Thursday, October 28, 2010

Chai Tea Fueled Elk Knob Summit

E and i tend to fall more in the tea drinker category then on the coffee drinker side. don't get me wrong, i love a good cup of espresso or a caramel latte. i tend to like a little coffee with my milk. but i love chai tea. chai for me green for E.
i can't tell you how many different boxes of chai tea i have in our tea cabinet but it's getting a little ridiculous. i finally decided to brew my own. i thought the first try would be undrinkable. i thought it would take me try after try after try to be successful. perhaps that is why i put it off for so long. too bad i did because i thought the first batch was pretty darn good.

i mixed cinnamon sticks with whole cloves, fresh ginger, whole peppercorns, allspice seeds, cardamom pods, and vanilla black tea. a little agave nectar and the result was a slightly sweet, spicy, smooth, and creamy chai. i think next time i'll go a bit spicier but it was not bad for the first try, not bad at all.

a tall mug of this sweet goodness was fuel for our beautiful fall hike. it was quite the haul to the top, but the view was worth it!

Chai Tea
(makes 8-10 servings)

2-inch piece fresh ginger, cut into thin rounds
2 cinnamon sticks
2 teaspoons black peppercorns
12 whole cloves
4 allspice seeds
8 cardamom pods
6 cups cold water
6 bags of vanilla black tea (I used mighty leaf)
1/3 cup agave nectar

combine all ingredients except black tea and agave in a medium saucepan over medium heat. bring to a boil and reduce to a simmer. let simmer for 10-15 minutes.  remove from heat, add tea and let steep for 10 minutes. add agave and stir until dissolved. strain and store in airtight container. 

when ready to use, pour a cup of half tea and add half milk and warm until hot. enjoy!

Sunday, October 24, 2010

Fall Comfort Food

E and i are on vacation! that's right, 10 whole days of sleeping, eating, reading, napping, snacking, drinking, hiking, napping, drinking, eating, and sleeping with some family quality time thrown in. did i mention we would be sleeping and napping? pure heaven i tell you. in fact, this is our current front porch view.

ok, maybe i should back up a little. friday am, we packed up the car and directed the car south. after 7 1/2 hours of driving, napping, eating, and stopping later we were welcomed by AJ and UG to their beautiful mountain house in NC. wait, stop! "what did you eat on the drive down?" you ask. well, we had some fall comfort food as i like to call it. i figured as we were enjoying the sights of fall and the changing colors of the trees, we could be eating some of fall's bounty as well.

hours 1-7 of driving

one of the best things about road trips is eating junk food. driving long distances gives you a good excuse to stop and eat the only thing one can find on the open road - fast food and gas station food. i am too ashamed to admit what some of my favorites are but in an effort to "get there" as E says, i packed us up some good eats so the only stopping we would be doing was for loo breaks and gas.

fried chicken is one of my all-time favorite comfort foods. this dates way back to my early childhood and more specifically, Emma.

§ **Work task A**
In the chai recipe of the blog excerpt, which ingredients go into the saucepan at the start, before the tea and agave are added? List them.
§ **Work task B**
Echo the part of the blog excerpt between "1/3 cup agave" and "until hot. enjoy!", inclusive.
Rely only on the blog excerpt.

§ **Data extract**
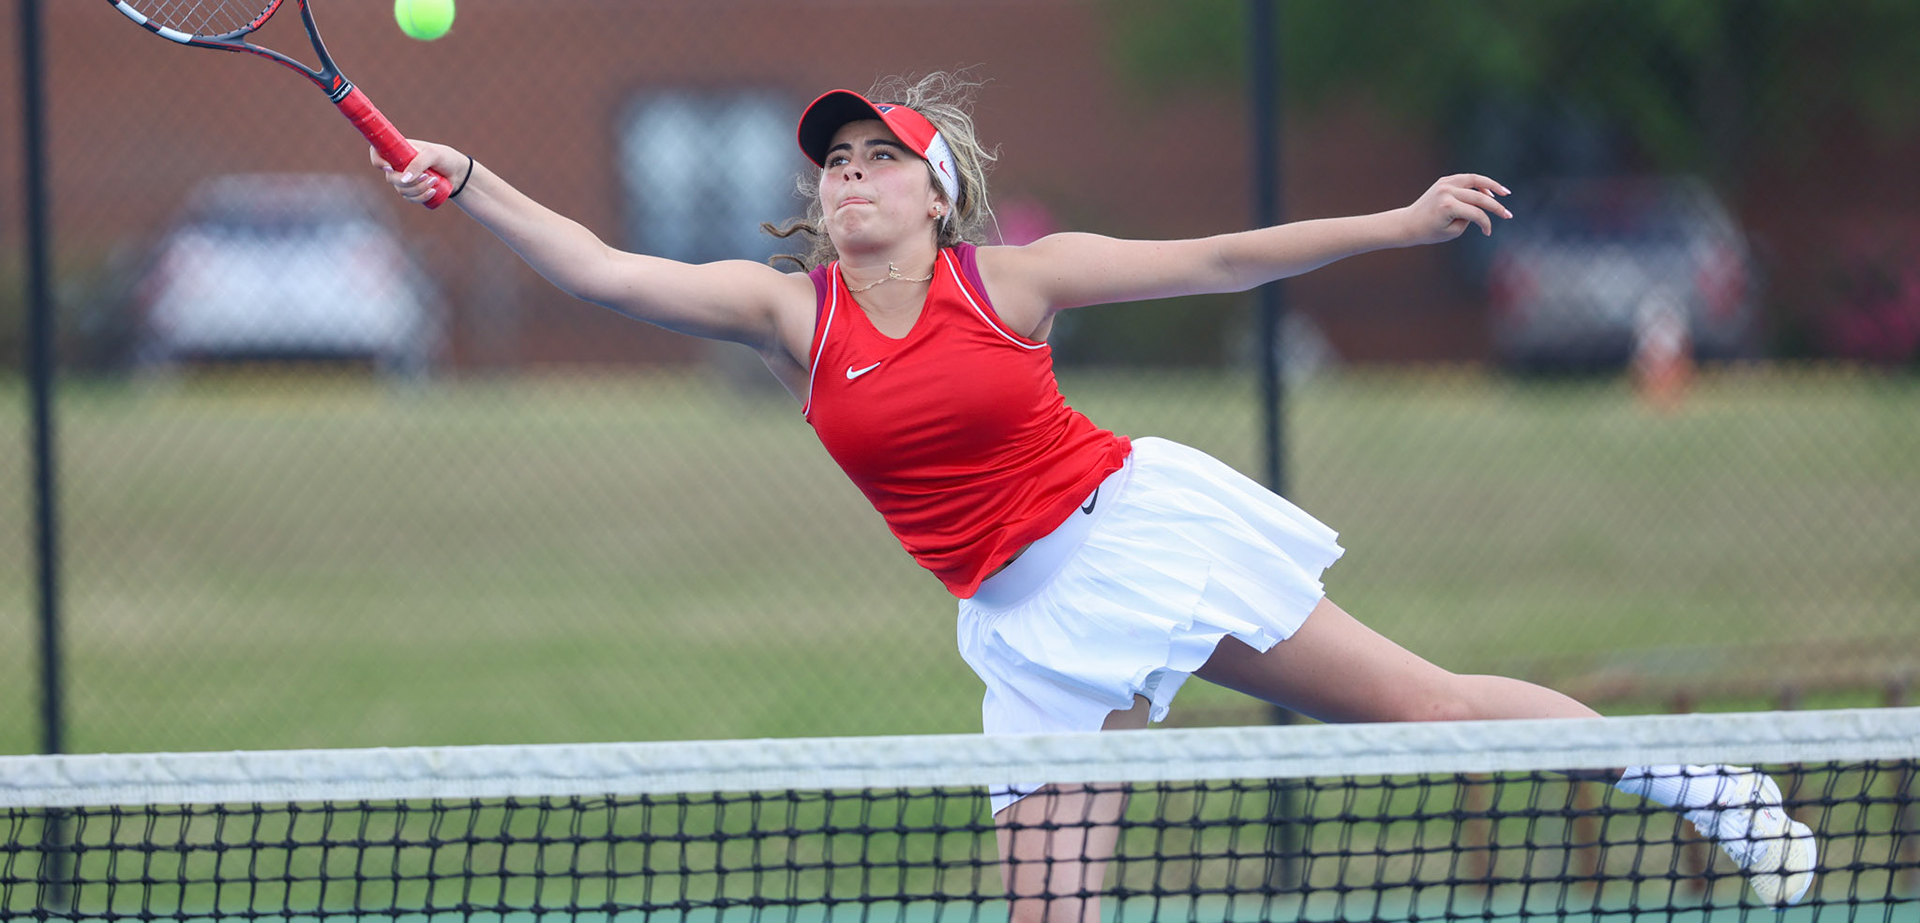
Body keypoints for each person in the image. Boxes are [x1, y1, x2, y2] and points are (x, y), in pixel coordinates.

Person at [374, 72, 1815, 918]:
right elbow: (604, 271)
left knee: (1421, 710)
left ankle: (1707, 782)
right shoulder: (785, 314)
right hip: (1025, 624)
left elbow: (1216, 259)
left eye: (884, 157)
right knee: (1050, 911)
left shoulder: (1011, 281)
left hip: (1132, 542)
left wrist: (1398, 220)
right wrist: (476, 178)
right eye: (837, 162)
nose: (855, 175)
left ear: (938, 195)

§ **Exercise result A**
- 2-inch piece fresh ginger, cut into thin rounds
- 2 cinnamon sticks
- 2 teaspoons black peppercorns
- 12 whole cloves
- 4 allspice seeds
- 8 cardamom pods
- 6 cups cold water

§ **Exercise result B**
1/3 cup agave nectar

combine all ingredients except black tea and agave in a medium saucepan over medium heat. bring to a boil and reduce to a simmer. let simmer for 10-15 minutes.  remove from heat, add tea and let steep for 10 minutes. add agave and stir until dissolved. strain and store in airtight container. 

when ready to use, pour a cup of half tea and add half milk and warm until hot. enjoy!